Les services de renseignement soviétiques et russes : considérations historiques
Colonel Igor PRELIN
Les services de renseignement et de sécurité soviétiques furent sans aucun doute les plus puissants et les plus efficaces du XXe siècle. Jusqu’à l’effondrement de l’URSS, ils ont été des éléments essentiels de son système de sécurité et ont exercé une influence déterminante sur les événements mondiaux. Pourtant, ils ont été créés pratiquement à partir de rien au cours des premières années qui ont suivi l’établissement du régime soviétique. Mais leur expansion a été rapide car de nombreux révolutionnaires bolcheviks avaient une grande expérience du travail clandestin, y compris à l’étranger.

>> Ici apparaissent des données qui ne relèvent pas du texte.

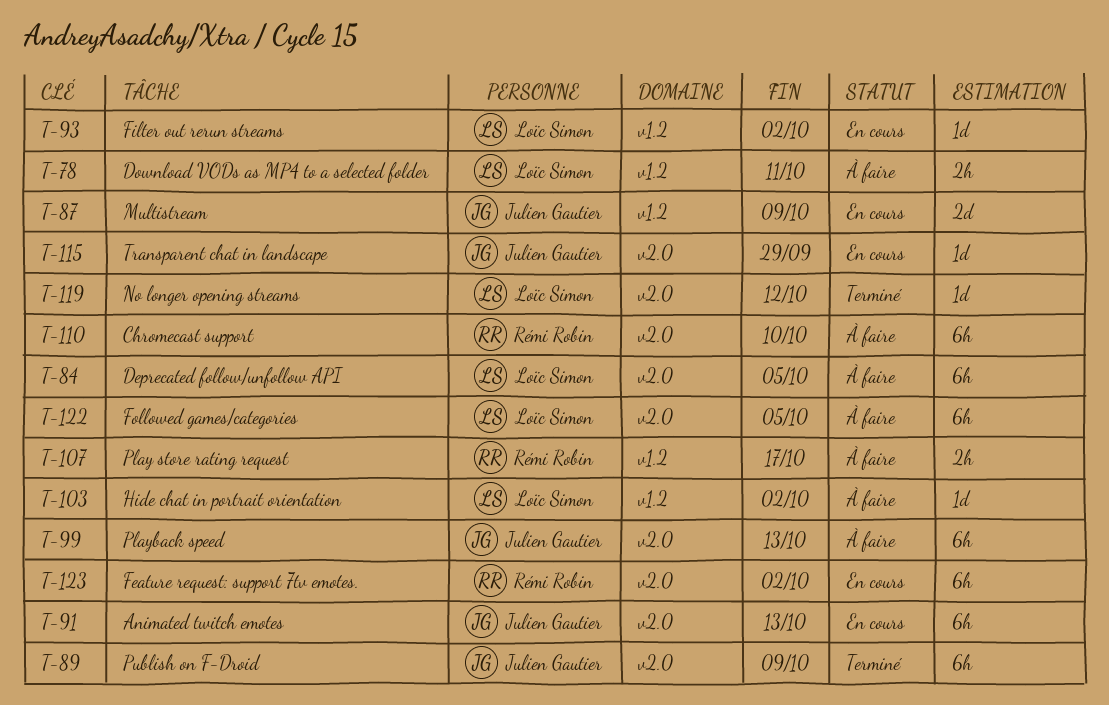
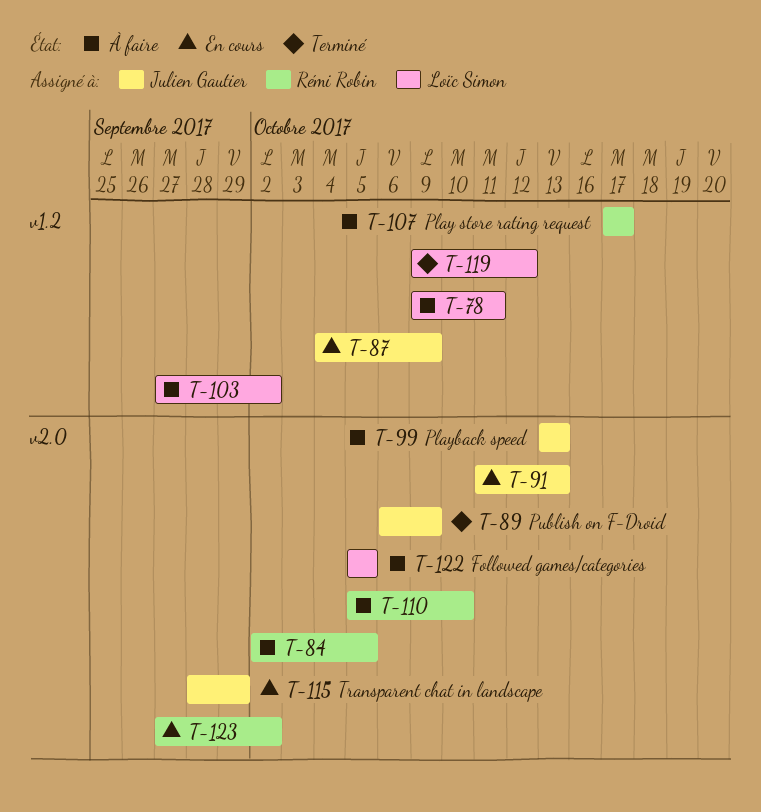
T-84, owner: Loïc Simon -> Rémi Robin
T-93: present -> none
T-119, label: v2.0 -> v1.2

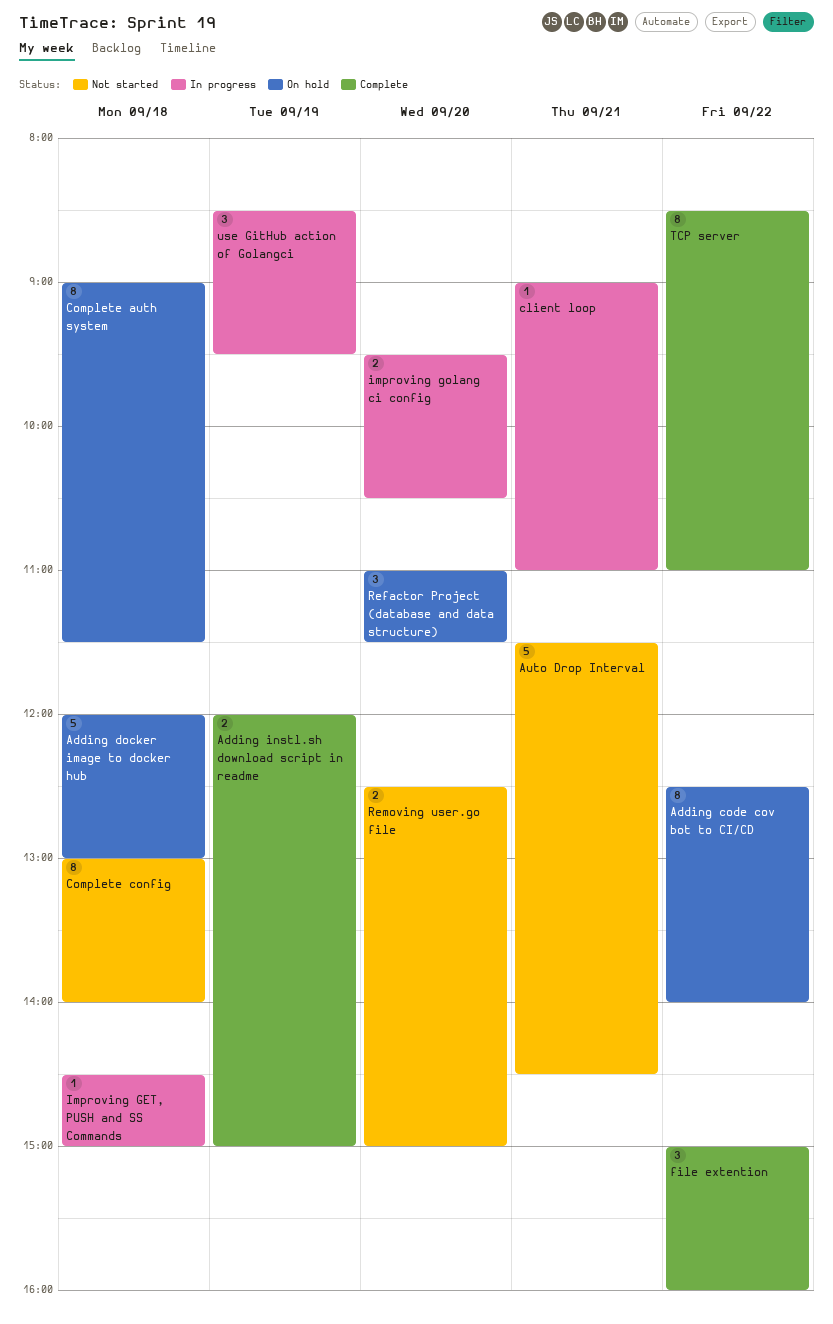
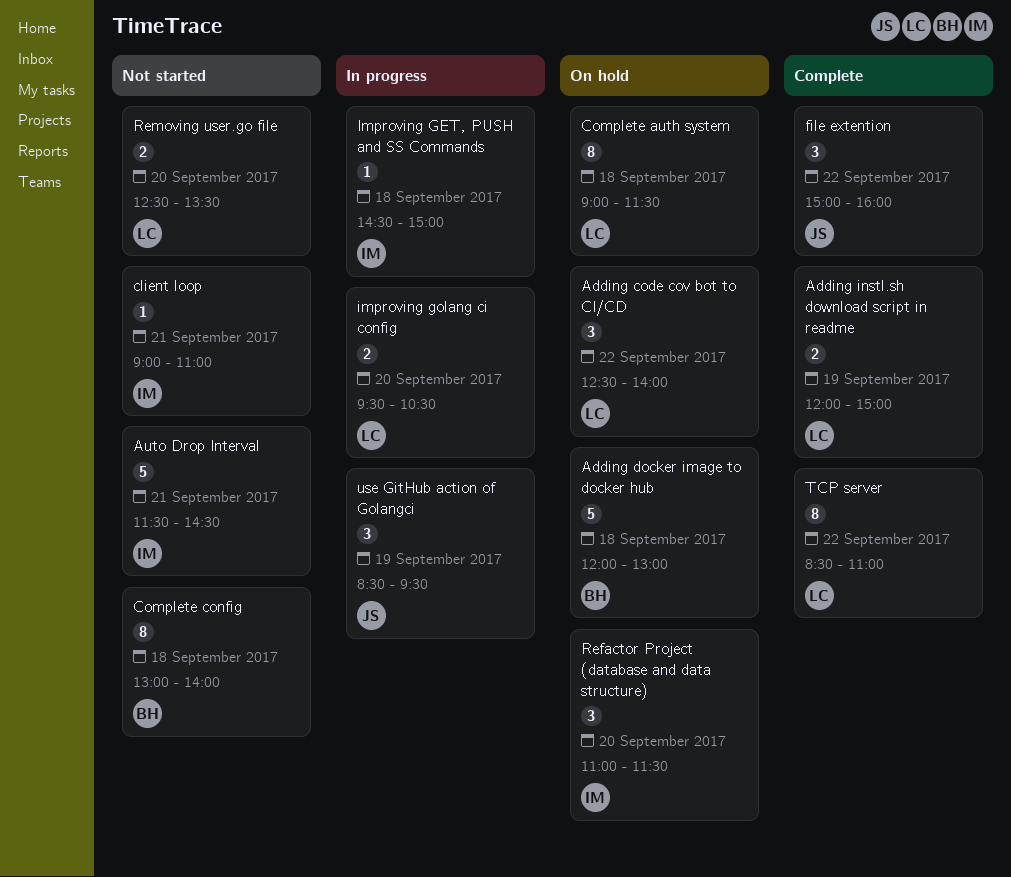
Adding code cov bot to CI/CD, estimate: 8 -> 3
client loop, status: In progress -> Not started
Removing user.go file, ends: 15:00 -> 13:30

Rapidement, la Tcheka a obtenu des résultats impressionnants. Dans les années 1920, ses membres ont mené des opérations qui ont permis de neutraliser les activités contre-révolutionnaires pilotées depuis l’étranger. Puis, dans les années 1930, de nombreux agents ont été recrutés : d’abord au Royaume Uni – avec le célèbre réseau de Cambridge qui a fonctionné pendant près de vingt ans –, puis en Allemagne, au cœur des structures d’État et des services spéciaux du IIIe Reich.
La Seconde Guerre mondiale a ensuite donné lieu à de nombreux succès des services soviétiques. À l’automne 1941, l’opération Snow a permis d’accélérer l’entrée des États-Unis dans la guerre contre le Japon et d’empêcher une invasion japonaise en Extrême-Orient soviétique Les services soviétiques ont averti le gouvernement de la date de l’invasion allemande de 1941, puis, tout au long de la guerre, ont régulièrement fourni des informations sur les offensives adverses. Ils ont conduit des opérations d’ampleur sans précédent, notamment Berezino, la plus grande opération de désinformation du conflit. Parallèlement, au cours des années 1940, le service soviétique a mené l’opération Enormoz aux États-Unis, afin d’obtenir des informations sur la création de la bombe atomique aux États-Unis.
Il existe un certain nombre de traits caractéristiques du renseignement soviétique à l’origine de son efficacité. Dès sa création a été mise en place une structure unique réunissant contre-espionnage et renseignement extérieur, qui a permis d’assurer une coopération sans faille entre ces unités. De plus, les services eurent l’avantage de bénéficier de « conditions favorables » leur permettant de recruter largement à l’étranger en raison de la popularité de l’idéologie communiste. Mais cet avantage n’a cessé de se réduire au cours de la Guerre froide en raison des excès du régime de Staline, des « événements hongrois » (1956), de la destitution Khrouchtchev (1964), de l’invasion de la Tchécoslovaquie (1968) et de l’intervention en Afghanistan (1979). Une dernière caractéristique du renseignement soviétique était le recours aux postes clandestins et aux illégaux, ce qui lui a permis de mener des opérations de grande envergure, courronnées de succès.
Mais dans les dernières années du régime communiste, les services soviétiques, affaiblis, ne sont pas parvenus à empêcher leurs adversaires de créer d’importants réseaux de renseignement en URSS et de recruter des agents jusque dans leurs rangs.
Le KGB a été dissous en 1991 et fragmenté en plusieurs agences, ce qui a considérablement affabli l’efficacité du sytème. La situation n’a été que partiellement redressée quinze ans plus tard, lorsque le FSB et la FAPSI ont de nouveau fusionné avec le FSB. Toutefois, contrairement à 1917, le renseignement russe a réussi à maintenir une continuité, en termes de personnel, de documentation opérationnelle et d’expérience professionnelle. Cela a permis aux services de renseignement et de sécurité de suivre tous les événéments pouvant être défavorables à la Russie, d’appuyer sa politique étrangère et de lutter contre les services de renseignement étrangers qui n’ont jamais cessé leurs activités sur le territoire russe.